Mais on objectera peut-être que les dents des tiges engrenées dans les dents des roues exerceront sur l’axe des actions en sens inverse quand elles descendront et quand elles remonteront, et qu’ainsi les pistons montants contrarieront le mouvement des pistons descendants, et réciproquement. Cette objection est sans force. Tous les mécaniciens connaissent parfaitement un moyen par lequel on fixe à un axe des roues dentées qui, mues dans un sens, entraînent l’axe avec elles, et qui, dans l’autre sens, ne communiquent aucun mouvement, et le laissent obéir librement à la rotation opposée. La principale difficulté est donc d’avoir une fabrique où l’on forge facilement ces grands tubes, comme on l’a dit en détail dans les Actes des érudits, du mois de septembre 1688. Et cette nouvelle machine doit être un nouveau motif pour accélérer cet établissement ; car elle démontre clairement que ces grands tubes pourraient être appliqués très-commodément à plusieurs usages importants. »

Comme on vient de le voir par la lecture de ce document si remarquable à tous les titres, Papin croyait que son appareil était susceptible de recevoir dans l’industrie une application immédiate. En cela il tombait dans l’erreur commune des inventeurs, qui n’hésitent pas à considérer la première suggestion de leur esprit comme le dernier mot de la science et de l’art. On ne peut, en effet, voir dans la machine du physicien de Blois, qu’un moyen de démontrer, par l’expérience, le principe de la force élastique de la vapeur, et du parti que l’on peut en tirer comme force motrice. Quant à l’appliquer, telle qu’elle était conçue, aux usages de l’industrie, il était impossible d’y songer. La disposition grossière, qui consistait à placer une légère couche d’eau dans le cylindre lui-même et à produire la vapeur à l’aide d’un brasier placé par-dessous, de telle sorte que l’appareil n’était alimenté que par cette petite quantité d’eau qui ne se renouvelait jamais ; — le moyen, plus vicieux encore, qui faisait dépendre la chute du piston du refroidissement spontané de la vapeur, par suite du simple éloignement du brasier ; — ces tubes de métal mince, que l’action du feu aurait rapidement détruits et incapables de résister efficacement à la pression intérieure exercée sur leurs parois ; — l’absence d’un moyen propre à prévenir les explosions : tout nous montre que cet appareil ne présentait aucune des conditions que l’on voit communément réalisées dans la plus médiocre des machines industrielles.

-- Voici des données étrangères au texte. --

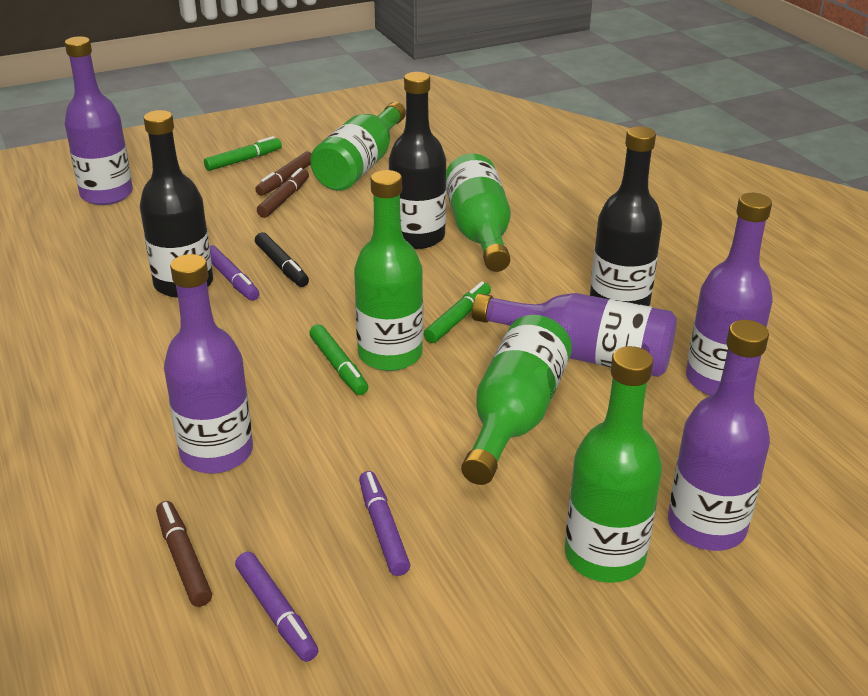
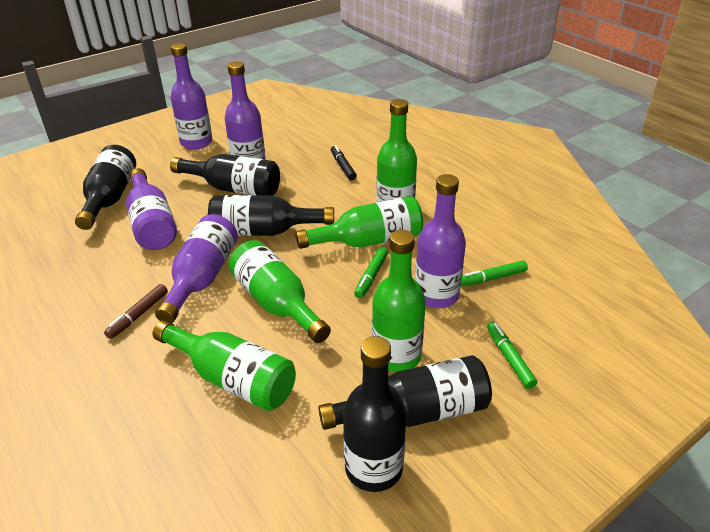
black bottle: 3 -> 5
brown marker: 3 -> 1
purple marker: 3 -> 0

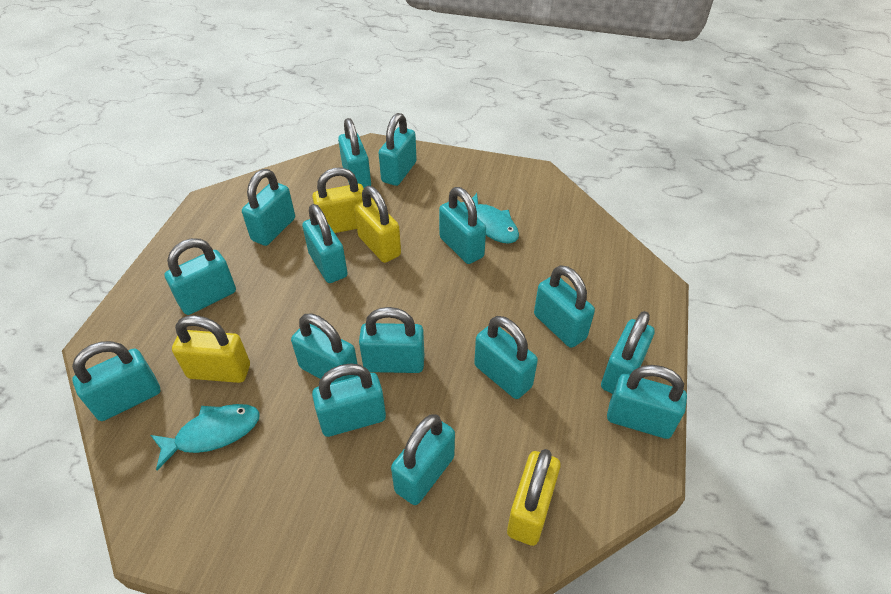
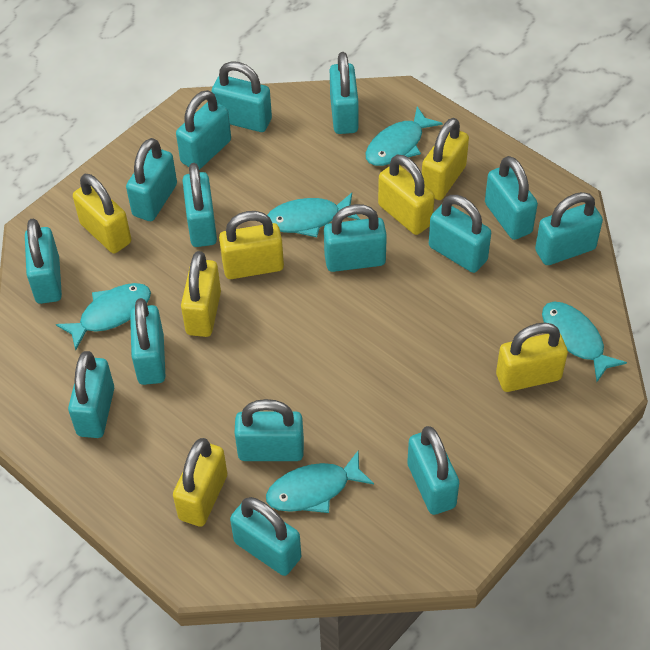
turquoise fish: 2 -> 5
yellow padlock: 4 -> 7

Cette erreur devait durement peser sur la destinée de Papin. Les défauts de sa machine étaient d’une évidence à frapper tous les yeux. Aussi fut-elle accueillie avec une désapprobation marquée et placée, d’un accord unanime, au rang des appareils imparfaits qu’il avait antérieurement fait connaître. Sa grande conception concernant l’emploi de la vapeur, fut enveloppée dans la même défaveur qui avait accueilli sa machine à double pompe pneumatique et sa machine à poudre. Aucun recueil scientifique ne reproduisit le mémoire publié dans les Actes de Leipsick. Le physicien Hooke se borna à faire ressortir, dans quelques notes lues à la Société royale de Londres, les inconvénients de la nouvelle machine motrice proposée par le Dr Papin, et tout fut dit.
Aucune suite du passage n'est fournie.